SET PROBLEM
Reproduce the entire listing below line for line, changing nothing.

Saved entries
——————————
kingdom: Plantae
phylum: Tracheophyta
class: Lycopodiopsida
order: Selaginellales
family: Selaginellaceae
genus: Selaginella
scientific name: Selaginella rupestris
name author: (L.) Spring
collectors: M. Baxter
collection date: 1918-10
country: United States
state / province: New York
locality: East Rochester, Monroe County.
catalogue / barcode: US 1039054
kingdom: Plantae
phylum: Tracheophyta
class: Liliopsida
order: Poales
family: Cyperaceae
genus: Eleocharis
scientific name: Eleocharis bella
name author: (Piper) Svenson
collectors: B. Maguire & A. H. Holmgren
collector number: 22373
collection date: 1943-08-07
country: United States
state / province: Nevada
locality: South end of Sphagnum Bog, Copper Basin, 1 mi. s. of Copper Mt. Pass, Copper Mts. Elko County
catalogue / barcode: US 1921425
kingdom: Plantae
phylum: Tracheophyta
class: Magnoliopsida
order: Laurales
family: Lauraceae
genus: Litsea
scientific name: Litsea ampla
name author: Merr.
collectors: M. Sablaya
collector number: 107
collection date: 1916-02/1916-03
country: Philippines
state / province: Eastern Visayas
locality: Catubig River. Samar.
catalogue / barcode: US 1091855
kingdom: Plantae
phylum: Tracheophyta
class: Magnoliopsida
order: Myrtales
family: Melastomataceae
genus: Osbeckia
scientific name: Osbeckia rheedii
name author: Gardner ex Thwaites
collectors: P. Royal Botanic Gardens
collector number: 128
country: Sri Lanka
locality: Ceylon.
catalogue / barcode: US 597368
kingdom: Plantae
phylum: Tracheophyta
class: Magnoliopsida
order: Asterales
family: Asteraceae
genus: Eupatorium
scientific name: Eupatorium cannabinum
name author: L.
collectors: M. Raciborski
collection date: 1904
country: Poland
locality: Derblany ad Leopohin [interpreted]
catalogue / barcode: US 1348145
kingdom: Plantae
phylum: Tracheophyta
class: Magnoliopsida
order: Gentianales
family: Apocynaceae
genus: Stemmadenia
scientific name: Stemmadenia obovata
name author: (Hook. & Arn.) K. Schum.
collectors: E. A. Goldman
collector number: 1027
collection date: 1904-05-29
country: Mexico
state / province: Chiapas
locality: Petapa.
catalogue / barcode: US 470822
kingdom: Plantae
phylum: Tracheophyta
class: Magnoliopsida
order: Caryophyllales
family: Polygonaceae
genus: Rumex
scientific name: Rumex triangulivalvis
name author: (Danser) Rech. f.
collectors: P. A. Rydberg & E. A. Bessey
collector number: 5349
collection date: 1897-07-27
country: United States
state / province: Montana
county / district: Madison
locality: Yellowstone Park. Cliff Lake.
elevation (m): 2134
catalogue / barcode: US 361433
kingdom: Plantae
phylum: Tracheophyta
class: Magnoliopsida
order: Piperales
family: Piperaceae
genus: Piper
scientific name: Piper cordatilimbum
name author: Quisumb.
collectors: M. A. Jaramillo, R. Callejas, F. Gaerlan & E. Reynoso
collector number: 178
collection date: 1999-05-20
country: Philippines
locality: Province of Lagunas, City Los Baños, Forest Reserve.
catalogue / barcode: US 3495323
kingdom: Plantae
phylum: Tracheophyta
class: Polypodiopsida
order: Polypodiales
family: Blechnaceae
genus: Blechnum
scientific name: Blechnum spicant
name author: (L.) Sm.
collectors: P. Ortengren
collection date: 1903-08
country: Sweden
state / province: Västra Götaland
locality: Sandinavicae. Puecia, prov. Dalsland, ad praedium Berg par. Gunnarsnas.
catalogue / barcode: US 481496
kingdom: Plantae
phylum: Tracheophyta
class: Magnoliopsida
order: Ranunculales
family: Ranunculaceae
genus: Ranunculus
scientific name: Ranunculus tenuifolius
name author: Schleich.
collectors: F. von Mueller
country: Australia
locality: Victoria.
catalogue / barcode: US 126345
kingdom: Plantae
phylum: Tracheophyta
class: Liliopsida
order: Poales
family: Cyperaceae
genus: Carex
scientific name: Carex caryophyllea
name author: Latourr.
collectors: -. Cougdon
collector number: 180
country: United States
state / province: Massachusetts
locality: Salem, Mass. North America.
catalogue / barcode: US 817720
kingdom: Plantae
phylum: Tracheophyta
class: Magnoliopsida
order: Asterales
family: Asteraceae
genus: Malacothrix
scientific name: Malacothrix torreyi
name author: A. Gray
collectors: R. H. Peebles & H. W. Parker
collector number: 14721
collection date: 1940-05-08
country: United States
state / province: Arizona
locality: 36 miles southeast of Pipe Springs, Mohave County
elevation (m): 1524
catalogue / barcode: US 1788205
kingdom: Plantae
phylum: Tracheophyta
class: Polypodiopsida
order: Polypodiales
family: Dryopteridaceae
——————————
FULL ANSWER
kingdom: Plantae
phylum: Tracheophyta
class: Lycopodiopsida
order: Selaginellales
family: Selaginellaceae
genus: Selaginella
scientific name: Selaginella rupestris
name author: (L.) Spring
collectors: M. Baxter
collection date: 1918-10
country: United States
state / province: New York
locality: East Rochester, Monroe County.
catalogue / barcode: US 1039054
kingdom: Plantae
phylum: Tracheophyta
class: Liliopsida
order: Poales
family: Cyperaceae
genus: Eleocharis
scientific name: Eleocharis bella
name author: (Piper) Svenson
collectors: B. Maguire & A. H. Holmgren
collector number: 22373
collection date: 1943-08-07
country: United States
state / province: Nevada
locality: South end of Sphagnum Bog, Copper Basin, 1 mi. s. of Copper Mt. Pass, Copper Mts. Elko County
catalogue / barcode: US 1921425
kingdom: Plantae
phylum: Tracheophyta
class: Magnoliopsida
order: Laurales
family: Lauraceae
genus: Litsea
scientific name: Litsea ampla
name author: Merr.
collectors: M. Sablaya
collector number: 107
collection date: 1916-02/1916-03
country: Philippines
state / province: Eastern Visayas
locality: Catubig River. Samar.
catalogue / barcode: US 1091855
kingdom: Plantae
phylum: Tracheophyta
class: Magnoliopsida
order: Myrtales
family: Melastomataceae
genus: Osbeckia
scientific name: Osbeckia rheedii
name author: Gardner ex Thwaites
collectors: P. Royal Botanic Gardens
collector number: 128
country: Sri Lanka
locality: Ceylon.
catalogue / barcode: US 597368
kingdom: Plantae
phylum: Tracheophyta
class: Magnoliopsida
order: Asterales
family: Asteraceae
genus: Eupatorium
scientific name: Eupatorium cannabinum
name author: L.
collectors: M. Raciborski
collection date: 1904
country: Poland
locality: Derblany ad Leopohin [interpreted]
catalogue / barcode: US 1348145
kingdom: Plantae
phylum: Tracheophyta
class: Magnoliopsida
order: Gentianales
family: Apocynaceae
genus: Stemmadenia
scientific name: Stemmadenia obovata
name author: (Hook. & Arn.) K. Schum.
collectors: E. A. Goldman
collector number: 1027
collection date: 1904-05-29
country: Mexico
state / province: Chiapas
locality: Petapa.
catalogue / barcode: US 470822
kingdom: Plantae
phylum: Tracheophyta
class: Magnoliopsida
order: Caryophyllales
family: Polygonaceae
genus: Rumex
scientific name: Rumex triangulivalvis
name author: (Danser) Rech. f.
collectors: P. A. Rydberg & E. A. Bessey
collector number: 5349
collection date: 1897-07-27
country: United States
state / province: Montana
county / district: Madison
locality: Yellowstone Park. Cliff Lake.
elevation (m): 2134
catalogue / barcode: US 361433
kingdom: Plantae
phylum: Tracheophyta
class: Magnoliopsida
order: Piperales
family: Piperaceae
genus: Piper
scientific name: Piper cordatilimbum
name author: Quisumb.
collectors: M. A. Jaramillo, R. Callejas, F. Gaerlan & E. Reynoso
collector number: 178
collection date: 1999-05-20
country: Philippines
locality: Province of Lagunas, City Los Baños, Forest Reserve.
catalogue / barcode: US 3495323
kingdom: Plantae
phylum: Tracheophyta
class: Polypodiopsida
order: Polypodiales
family: Blechnaceae
genus: Blechnum
scientific name: Blechnum spicant
name author: (L.) Sm.
collectors: P. Ortengren
collection date: 1903-08
country: Sweden
state / province: Västra Götaland
locality: Sandinavicae. Puecia, prov. Dalsland, ad praedium Berg par. Gunnarsnas.
catalogue / barcode: US 481496
kingdom: Plantae
phylum: Tracheophyta
class: Magnoliopsida
order: Ranunculales
family: Ranunculaceae
genus: Ranunculus
scientific name: Ranunculus tenuifolius
name author: Schleich.
collectors: F. von Mueller
country: Australia
locality: Victoria.
catalogue / barcode: US 126345
kingdom: Plantae
phylum: Tracheophyta
class: Liliopsida
order: Poales
family: Cyperaceae
genus: Carex
scientific name: Carex caryophyllea
name author: Latourr.
collectors: -. Cougdon
collector number: 180
country: United States
state / province: Massachusetts
locality: Salem, Mass. North America.
catalogue / barcode: US 817720
kingdom: Plantae
phylum: Tracheophyta
class: Magnoliopsida
order: Asterales
family: Asteraceae
genus: Malacothrix
scientific name: Malacothrix torreyi
name author: A. Gray
collectors: R. H. Peebles & H. W. Parker
collector number: 14721
collection date: 1940-05-08
country: United States
state / province: Arizona
locality: 36 miles southeast of Pipe Springs, Mohave County
elevation (m): 1524
catalogue / barcode: US 1788205
kingdom: Plantae
phylum: Tracheophyta
class: Polypodiopsida
order: Polypodiales
family: Dryopteridaceae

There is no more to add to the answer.